### SUPPLIED TEXT
=-=-=-=-=

Well, good for you for listening, Tom. But maybe you should have asked them if they felt like they were trying to destroy the "prevailing" culture, or if in fact they thought that what you were doing was aimed at destroying the "prevailing" American culture.

I think the root of the dispute may be about which culture should prevail, and whether or not it will be necessary to destroy the other one in order to do it.

Medieval Walking



This video suggests that Medieval people did not generally walk around the way we do, but in a 'more natural' way that improves posture. This is taken to be helpful in explaining some illustrations from the I.33 fencing manual, and to be a function of the way footwear of the period seems to have been designed.

The idea isn't that people really 'walked differently,' then, but that the structure of shoes affects how you walk. Our tendency to take big steps leading with the heel is made possible by well-structured shoes that will protect our feet from anything we might step on, and that have adequate structure to accept our weight all at once. Walk around barefoot, and you may walk the way he's talking about -- leading with the ball of the foot, testing the ground before settling your weight.

Well, maybe. It's interesting to think about, anyway.

What to Look For

DHS is supposedly going to be collecting information on social media use by those who would like to enter the country as non-citizens.

Just in case they're wondering what to look for, here are some examples of things they might pay more attention to than previously.

Two Views of White America

One view: white supremacy is everywhere!

Another view: rural whites aren't enjoying very much supremacy at all.

Maybe it's not really about "white" versus others; maybe it's got more to do with other things. But our discourse seems locked in on the idea that race is the most important thing we need to talk about.

"Have You Forgotten?"

AVI's been running a useful series by this title. Here's one I had forgotten: President Obama fired the head of G.M.
Last night, the CEO of General Motors, Rick Wagoner, was fired by the President of the United States. Perhaps not “fired” in the strict legal sense – if legalities matter anymore – but certainly fired for all effective purposes. In a statement by Wagoner released last night, the now-former CEO states specifically that Administration officials “requested that I “step aside”’ as CEO of GM.” “And so I have,” he said. No pretense of an agonized decision, no pretending that the board asked him to go, simply that the White House asked him to go and he left.

=-=-=-=-=

### SOURCE INFORMATION
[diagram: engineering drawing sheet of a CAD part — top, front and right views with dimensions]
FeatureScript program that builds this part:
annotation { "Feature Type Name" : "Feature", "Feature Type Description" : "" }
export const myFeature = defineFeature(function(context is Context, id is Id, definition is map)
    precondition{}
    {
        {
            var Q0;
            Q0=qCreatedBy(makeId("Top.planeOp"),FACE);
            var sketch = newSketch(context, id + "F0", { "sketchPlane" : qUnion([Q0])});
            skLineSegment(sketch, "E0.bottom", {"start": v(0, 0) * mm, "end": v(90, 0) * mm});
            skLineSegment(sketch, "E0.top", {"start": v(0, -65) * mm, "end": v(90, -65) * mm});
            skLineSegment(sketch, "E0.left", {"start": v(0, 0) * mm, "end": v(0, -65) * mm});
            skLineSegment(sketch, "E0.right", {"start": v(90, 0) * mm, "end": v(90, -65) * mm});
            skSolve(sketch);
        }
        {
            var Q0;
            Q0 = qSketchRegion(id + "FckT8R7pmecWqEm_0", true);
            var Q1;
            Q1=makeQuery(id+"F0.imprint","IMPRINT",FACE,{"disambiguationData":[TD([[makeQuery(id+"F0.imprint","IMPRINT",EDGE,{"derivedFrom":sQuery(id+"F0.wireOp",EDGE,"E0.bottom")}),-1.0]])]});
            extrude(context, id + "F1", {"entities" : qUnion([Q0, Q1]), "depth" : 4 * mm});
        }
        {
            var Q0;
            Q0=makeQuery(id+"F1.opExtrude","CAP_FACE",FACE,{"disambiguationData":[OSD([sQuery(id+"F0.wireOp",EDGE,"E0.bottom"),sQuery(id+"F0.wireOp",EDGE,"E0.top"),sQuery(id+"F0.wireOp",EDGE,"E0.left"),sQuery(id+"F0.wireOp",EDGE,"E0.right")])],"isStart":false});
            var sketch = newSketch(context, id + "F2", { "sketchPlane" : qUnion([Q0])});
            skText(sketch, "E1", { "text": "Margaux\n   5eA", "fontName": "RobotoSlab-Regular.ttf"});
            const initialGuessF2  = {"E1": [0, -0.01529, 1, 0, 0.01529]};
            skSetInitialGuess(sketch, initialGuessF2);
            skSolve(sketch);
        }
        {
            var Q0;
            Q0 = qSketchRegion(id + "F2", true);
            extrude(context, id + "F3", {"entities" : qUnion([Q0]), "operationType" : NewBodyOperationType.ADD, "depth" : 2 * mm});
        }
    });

=-=-=-=-=

### EXPLORE THE MATERIAL
- 1) In the blog excerpt's post on medieval walking, which fencing manual has illustrations that the walking style is said to help explain?
- 2) Continue the blog excerpt, starting right after its final sentence about Rick Wagoner leaving General Motors.

### EXERCISE RESPONSES
- 1) The I.33 fencing manual.

- 2)
It’s hard to feel sorry for Mr. Wagoner. Not only did he lead GM into economic ruin, but he led the charge to Washington, D.C. for handouts.... The real concern is not that Wagoner was fired, but that he was fired by the White House and not a bankruptcy judge.
So apparently the President can sometimes call for firings without it being a big deal.

The American Legion takes Hollywood

Well, at least one bar in Hollywood.
The young guns who have seized control of American Legion Post 43 are trying to fuse them together in the minds of a new generation of combat veterans, rebranding their venerable Egyptian Revival building, with its underground Art Deco bar, as “the coolest private club in Hollywood.”

“We have the cheapest drinks, the nicest people, the best-looking bar,” says Post Commander Fernando Rivero, a 42-year-old TV producer who engineered a bloodless coup that overthrew Post 43’s old guard....

Down the road from the Hollywood Bowl, Post 43 has long ties to the entertainment industry. Clark Gable, Charlton Heston, Ronald Reagan and Rudy Vallee were members. Shirley Temple was an honorary colonel, and photos of her curls stand out in the Post museum amid the machine guns, a dog-tag stamping machine and an Adolf Hitler pin cushion. (Suffice it to say he’s bent over.)
Bugs Bunny's generation would be proud.